Lawyers “plead in the alternative.” (“There is no evidence that my client shot the man, but, if you think he did, it was self-defense.”) Most people have a problem with such double-talk. Most people overlook that, in a pleading — a legal complaint or an answer to a legal complaint — a lawyer is simply invoking every possible claim or defense from the facts as she knows them at the time. Often, the lawyer does not have all of the facts when she is required to plead her client’s case.
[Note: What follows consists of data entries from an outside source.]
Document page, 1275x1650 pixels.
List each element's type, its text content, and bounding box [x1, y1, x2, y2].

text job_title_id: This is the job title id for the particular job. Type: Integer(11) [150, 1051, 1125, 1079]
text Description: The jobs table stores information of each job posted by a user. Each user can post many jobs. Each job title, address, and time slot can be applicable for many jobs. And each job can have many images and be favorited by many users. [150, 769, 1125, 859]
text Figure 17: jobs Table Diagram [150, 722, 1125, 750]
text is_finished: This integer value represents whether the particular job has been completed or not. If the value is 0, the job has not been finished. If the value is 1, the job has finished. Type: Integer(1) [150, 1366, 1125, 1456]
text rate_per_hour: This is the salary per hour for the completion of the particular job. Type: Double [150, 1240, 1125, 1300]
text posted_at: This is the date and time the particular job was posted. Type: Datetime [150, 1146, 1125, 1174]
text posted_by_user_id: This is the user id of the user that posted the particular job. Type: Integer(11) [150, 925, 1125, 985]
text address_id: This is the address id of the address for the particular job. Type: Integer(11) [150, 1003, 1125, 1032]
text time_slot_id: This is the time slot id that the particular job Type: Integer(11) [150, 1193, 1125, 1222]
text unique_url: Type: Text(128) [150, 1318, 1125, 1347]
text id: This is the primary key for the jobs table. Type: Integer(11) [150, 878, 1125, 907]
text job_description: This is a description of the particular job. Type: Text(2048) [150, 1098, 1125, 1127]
She must preserve every possible claim and every possible defense.
But, to many people, complexities like this make lawyers appear deceitful and two-faced.
I find this ironic and unfortunate because, as a group, I believe, lawyers are some of the most honest people in our society, if only because their livelihoods, their licenses, their professional status, are all closely tied to their circumspection, their thoughtfulness, and their sense of right and wrong. “Candor Toward the Tribunal” is an ethical obligation and, in my 20+ years of practice, I have seen this obligation observed a great deal more often than I have seen it ignored or abused. There are, of course, exceptions.
Michael J. Riehm is a suspended Minnesota lawyer. I have discussed his almost operatic misconduct in earlier posts. In his discipline proceedings, Mr. Riehm admitted his wrong-doing “without equivocation.” Later, he took the position that this was a “conditional admission,” that he only admitted his wrong-doing in return for the promise of specific discipline (a minimum 5-year suspension).
But the Minnesota Supreme Court rejected this position holding that:
A conditional admission to allegations of professional misconduct violates the principles of truth and candor fundamental to the purpose of attorney discipline
proceedings. By conditioning an admission on receiving a particular form of discipline, an attorney creates the perception that the admissions made may or may not be truthful.To allow the practice of conditional admissions would, therefore, cast doubt on the integrity of the attorney discipline process.
It seems slightly puzzling to me that, after pointing out that Riehm cannot condition his admission on receiving the stipulated penalty, the Minnesota Supreme Court went on to impose the stipulated penalty. I suppose the point was to get the word out to Minnesota lawyers facing discipline that having your cake and eating it too is acceptable in pleading for your clients but not when it comes to pleading your own disciplinary case.